DOI-USGS / national-flow-observations

This repository pulls national flow data from NWIS
Other
4 stars 8 forks source link

Change to 3 target system for long-running targets #14

Closed lindsayplatt closed 3 years ago

lindsayplatt commented 4 years ago

This essentially applies to all of the targets in this pipeline, but we should pull the s3_put outside of the initial build fxn so that if the s3_put fails (for instance, when disconnected from VPN) the whole build doesn't need to happen again. Please see the section that starts with 3 target method in the Guidelines page here: https://usgs-r.github.io/scipiper/shared_cache.html.

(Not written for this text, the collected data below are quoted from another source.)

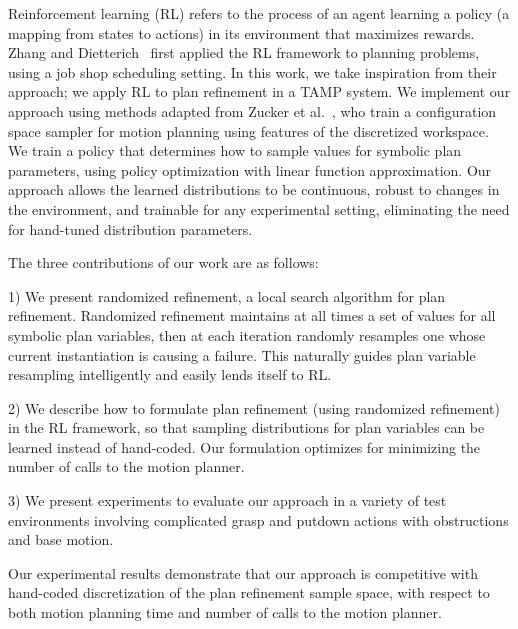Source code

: Reinforcement learning (RL) refers to the process of an agent learning a policy (a mapping from states to actions)
in its environment that maximizes rewards. Zhang and Dietterich~\cite{JobShopSched} first applied the RL framework
to planning problems, using a job shop scheduling setting. In this work, we take inspiration from
their approach; we apply RL to plan refinement in a TAMP system. We implement our approach using methods adapted from
Zucker et al.~\cite{workspacebias}, who train a configuration space sampler for motion planning
using features of the discretized workspace. We train a policy that
determines how to sample values for symbolic plan parameters, using policy optimization with linear function
approximation. Our approach allows the learned distributions to be continuous, robust to changes in
the environment, and trainable for any experimental setting, eliminating the need for hand-tuned
distribution parameters.

The three contributions of our work are as follows:
\begin{tightlist}
\item[1)] We present randomized refinement,
a local search algorithm for plan refinement. Randomized refinement maintains at
all times a set of values for all symbolic plan variables, then at each iteration randomly
resamples one whose current instantiation is causing a failure. This naturally guides
plan variable resampling intelligently and easily lends itself to RL.
\item[2)] We describe how to formulate plan refinement (using randomized
refinement) in the RL framework, so that sampling
distributions for plan variables can be learned instead of hand-coded. Our formulation optimizes for
minimizing the number of calls to the motion planner.
\item[3)] We present experiments to evaluate our approach
in a variety of test environments involving complicated grasp and putdown
actions with obstructions and base motion.
\end{tightlist}
Our experimental results demonstrate that our approach is competitive with hand-coded discretization
of the plan refinement sample space, with respect to both motion planning time and number of calls
to the motion planner.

wdwatkins commented 3 years ago

Has this already been done? Looks like the push to S3 doesn't happen until all the data is already downloaded in each task for the data partitions, and would be written to disk. The S3 push happens in the finalize function:https://github.com/USGS-R/national-flow-observations/blob/master/10_nwis_pull/src/nwis_pull.R#L59 https://github.com/USGS-R/national-flow-observations/blob/master/10_nwis_pull/src/nwis_combine_functions.R#L22

lindsayplatt commented 3 years ago

Oh wow, have to refresh my memory on this pipeline. I don't think this has happened yet since this issue was made on June 25 and the last commit was made June 24.

I think this is saying that the current two-target approach (particularly in the download step), should be turned into a three-target approach, where s3_put is called for a separate target between these ones https://github.com/USGS-R/national-flow-observations/blob/7981cfe1deb4030c821911b93a96902089fc6ea3/10_nwis_pull.yml#L44-L50 So this line would become its own target rather than part of this function. https://github.com/USGS-R/national-flow-observations/blob/7981cfe1deb4030c821911b93a96902089fc6ea3/10_nwis_pull/src/inventory_nwis.R#L22

If I can remember correctly, this was because sometimes during this lengthy process, your S3 session would timeout and you would get an error right at the end so we wanted to break those steps apart.

lindsayplatt commented 3 years ago

WOAH THAT PREVIEW IS CRAZY COOL!

limnoliver commented 3 years ago

Wow, that's awesome and will save lots of clicking!

wdwatkins commented 3 years ago

An S3 timeout wouldn't require downloading everything again though, right? Just re-checking all the download tasks, which I suppose could be lengthy?

lindsayplatt commented 3 years ago

That is the behavior we want but because the s3_put is called within the function that does the downloading, a failure would result in the download targets needing to be rebuilt. So we want to separate into a download target and then an upload target, rather than both together which is how they are written now.